TRECHO DO DOCUMENTO:
9. A Recorrida não contra-alegou.

10. Colhidos os vistos, cumpre apreciar e decidir.


II. Delimitação do objeto do recurso
Como é jurisprudência sedimentada, o objeto do recurso é delimitado em função das conclusões formuladas pelo recorrente, pelo que, dentro dos preditos parâmetros, da leitura das conclusões recursórias formuladas pelo Réu/ora Recorrente decorre que o objeto do presente recurso está circunscrito à questão de saber se se verifica o fundamento de divórcio a que se refere a alínea d) do artigo 1781º do Código Civil.


III. Fundamentação.
1. As instâncias deram como provados os seguintes factos:
1.1. A autora e o réu casaram um com o outro, sem convenção antenupcial no dia 06 de outubro de 1990.
1.2. CC, nascido a ..../1993 e DD, nascida a .../1997, são filhos da autora e do réu.
1.3. Desde (pelo menos) maio de 2014, que o réu discute e se desentende regularmente com a autora, mesmo na presença dos filhos, deixando de ser afetuoso para com ela, provocando-lhe sentimentos de mal-estar, angústia e sofrimento, levando a que esta não pretenda reatar a relação de comunhão de vida com o autor.
1.4. A autora, o réu e os filhos do casal moram juntos na casa sita na ..., em Lisboa, pertença das partes, onde reina o ambiente consequente ao descrito em 3.

2. Do mérito do recurso
2.1. Do Artigo 1781º do Código Civil

Prescreve, sob a epígrafe Ruptura do casamento, o artigo 1781º do Código Civil que:

São fundamento do divórcio sem consentimento de um dos cônjuges:

a) A separação de facto por um ano consecutivo;

b) A alteração das faculdades mentais do outro cônjuge, quando dure há mais de um ano e, pela sua gravidade, comprometa a possibilidade de vida em comum;

c) A ausência, sem que do ausente haja notícias, por tempo não inferior a um ano;

d) Quaisquer outros factos que, independentemente da culpa dos cônjuges, mostrem a ruptura definitiva do casamento.

DADOS:
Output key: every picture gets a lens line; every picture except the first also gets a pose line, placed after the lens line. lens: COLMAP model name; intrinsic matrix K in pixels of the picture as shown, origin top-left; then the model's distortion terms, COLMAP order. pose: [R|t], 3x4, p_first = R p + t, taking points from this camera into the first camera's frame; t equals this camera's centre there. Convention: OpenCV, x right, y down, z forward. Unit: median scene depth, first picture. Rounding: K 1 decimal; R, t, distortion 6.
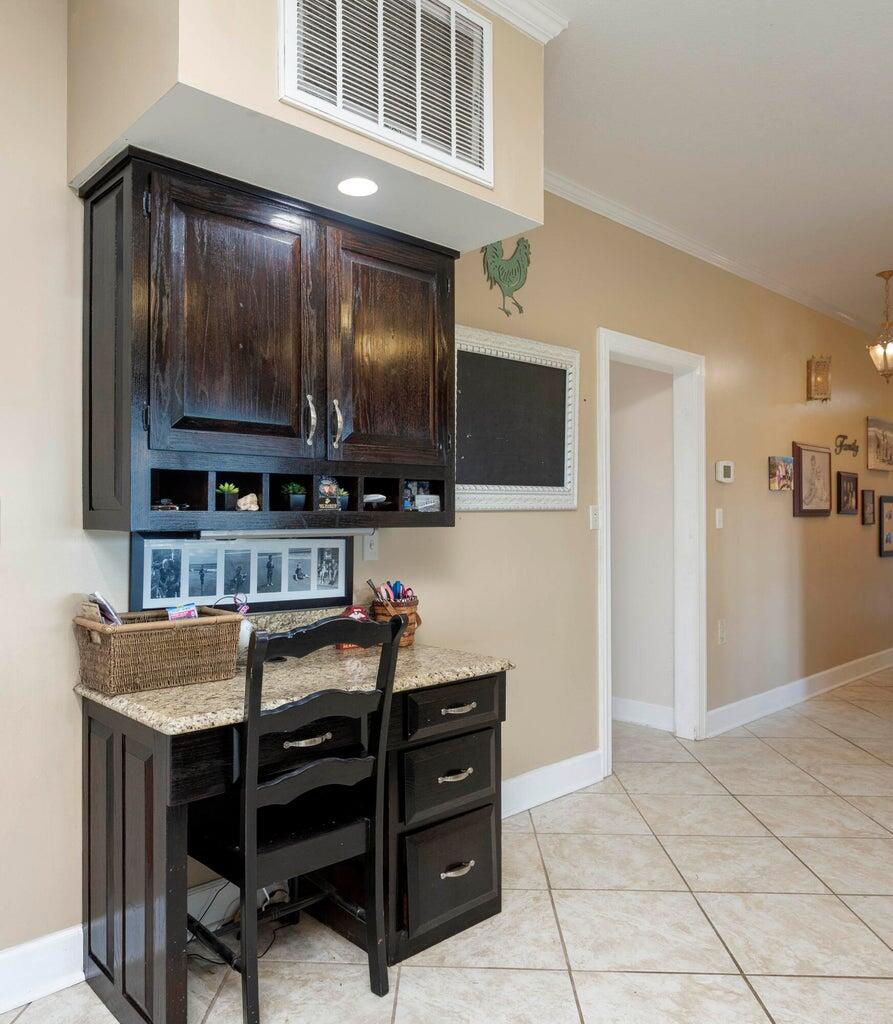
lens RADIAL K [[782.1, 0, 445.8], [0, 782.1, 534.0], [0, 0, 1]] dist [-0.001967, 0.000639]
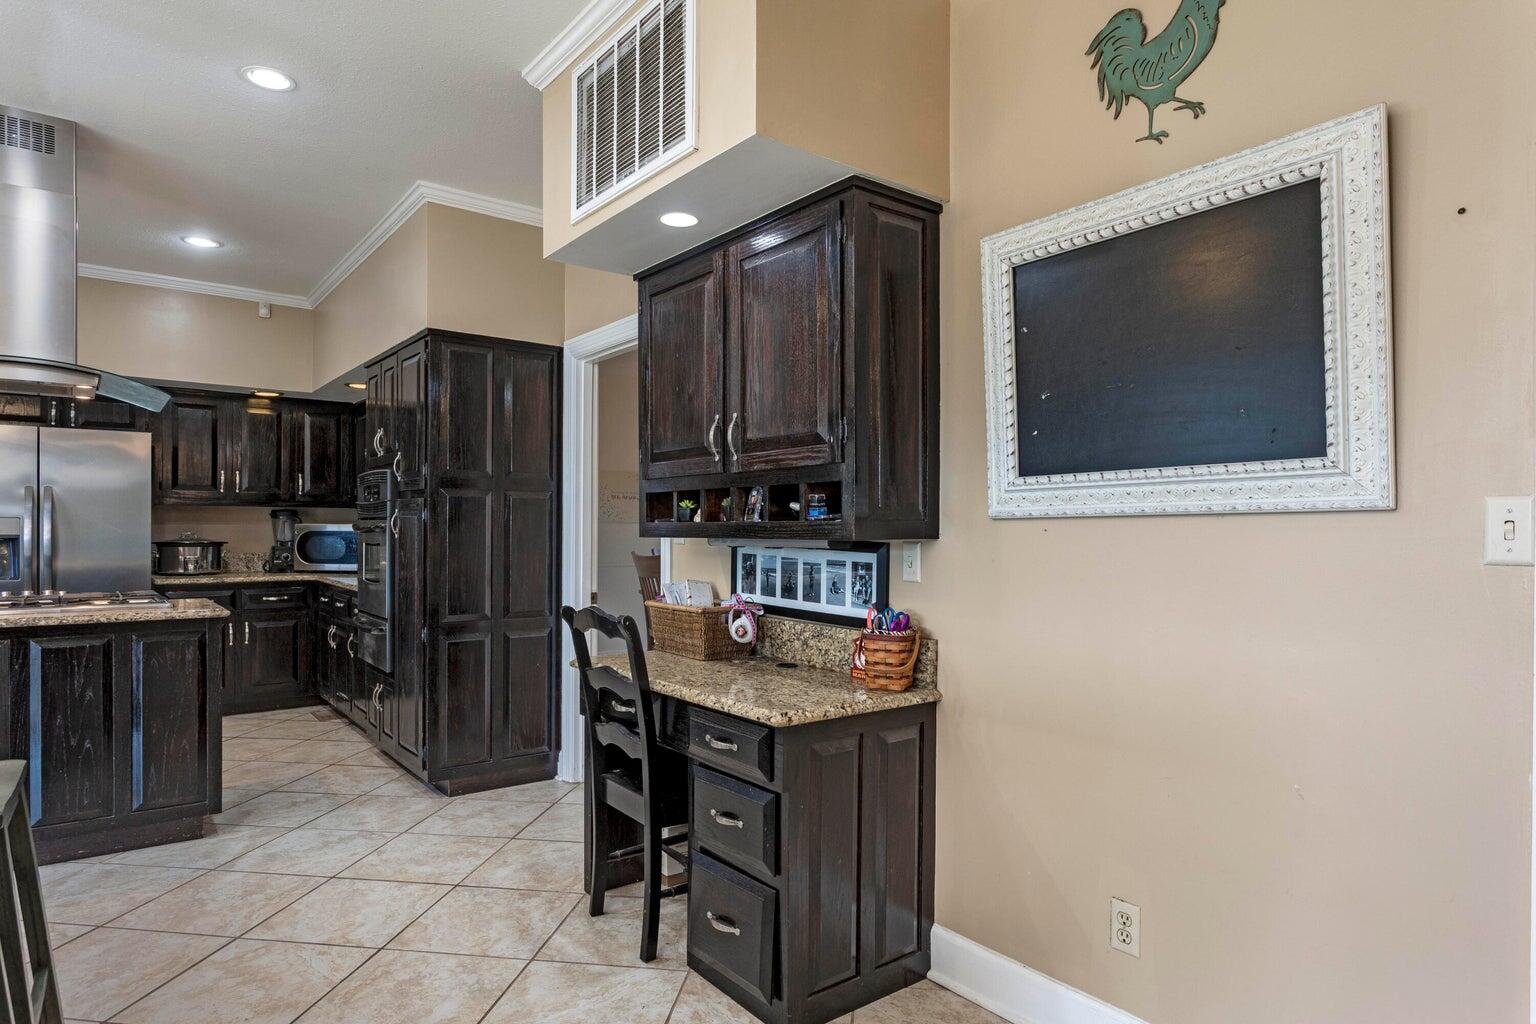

OBJETIVO:
Com base no trecho do documento, explique por que o objeto do recurso fica limitado à questão da alínea d) do artigo 1781º do Código Civil.

RESOLUÇÃO:
É jurisprudência sedimentada que o objeto do recurso se delimita pelas conclusões formuladas pelo recorrente. Das conclusões recursórias do Réu, ora Recorrente, decorre apenas a questão de saber se se verifica o fundamento de divórcio da alínea d) do artigo 1781º do Código Civil. Por isso, o recurso fica circunscrito a essa questão.